Given data below:

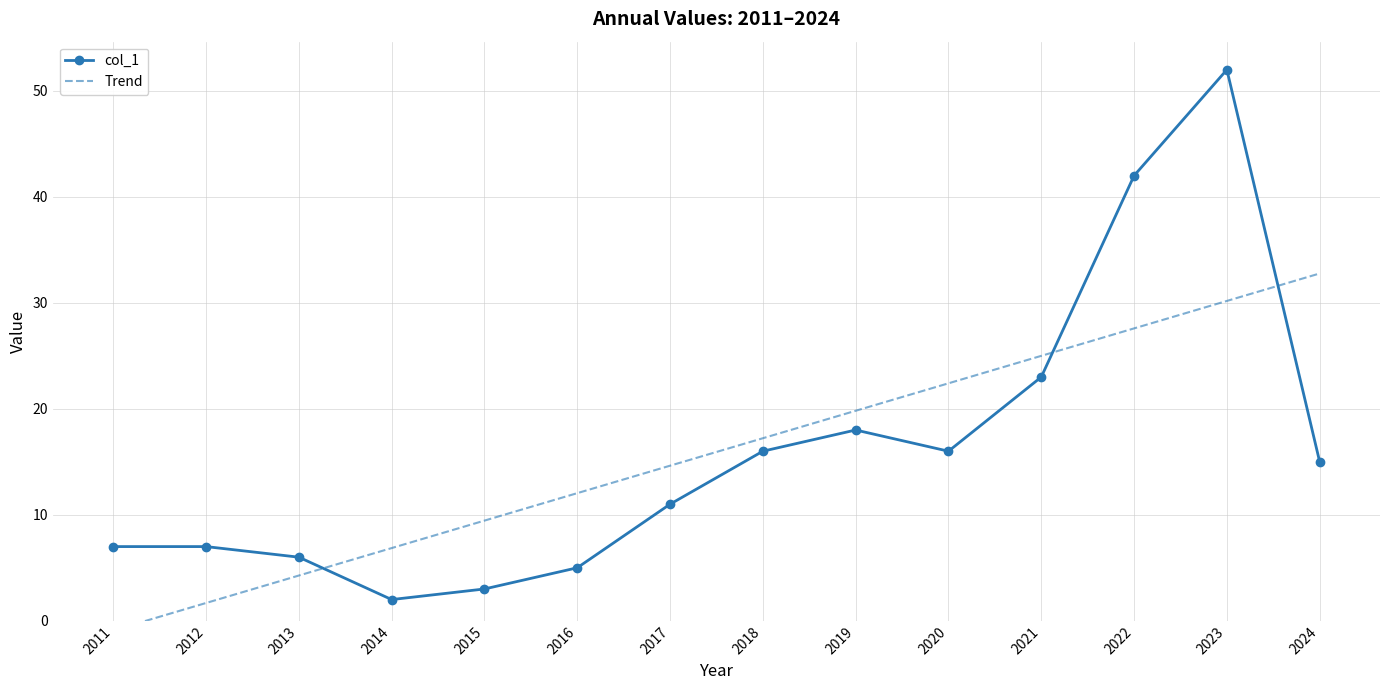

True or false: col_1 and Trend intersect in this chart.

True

End of Given data.
Given data below:

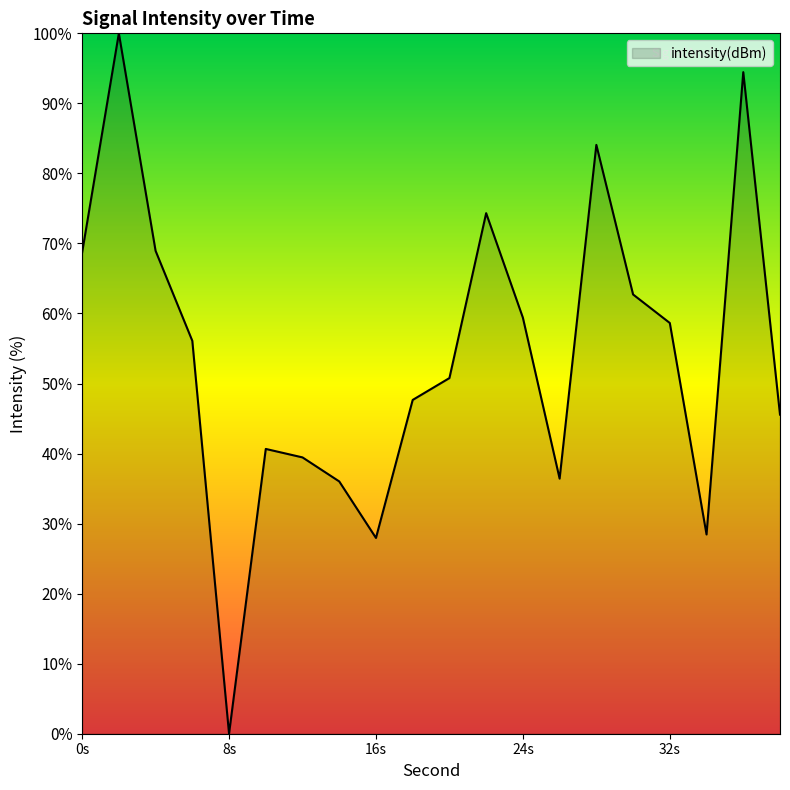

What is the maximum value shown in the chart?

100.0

End of Given data.
Given data below:

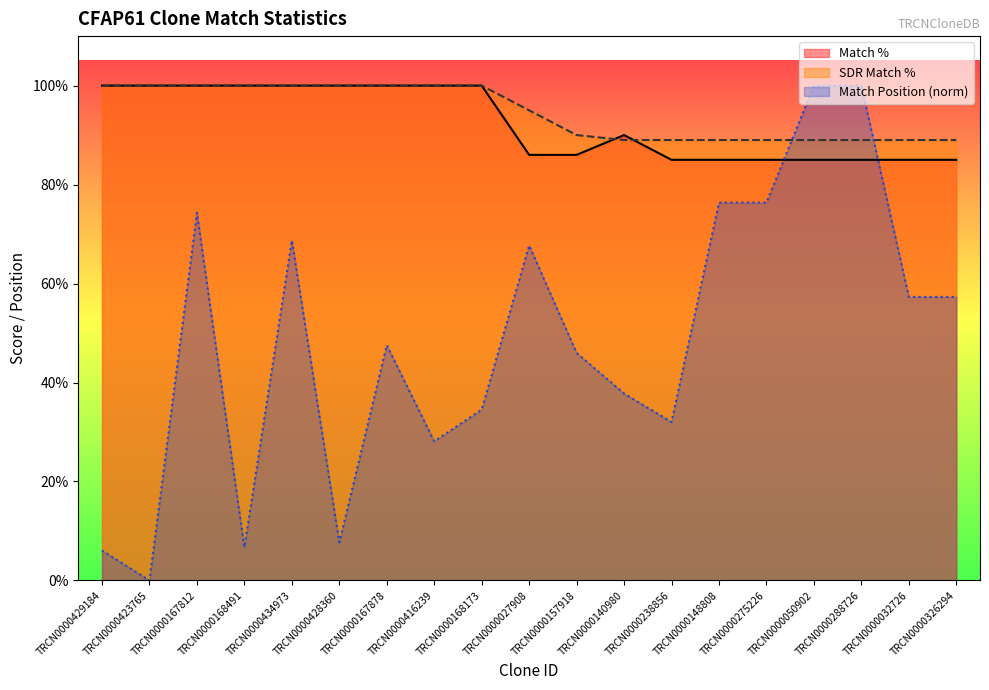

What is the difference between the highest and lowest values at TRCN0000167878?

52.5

End of Given data.

#### Work order
Pull out every line in the rows above that contains the string "True", treating uppercase and lowercase letters as different.

#### Answer box
True or false: col_1 and Trend intersect in this chart.
True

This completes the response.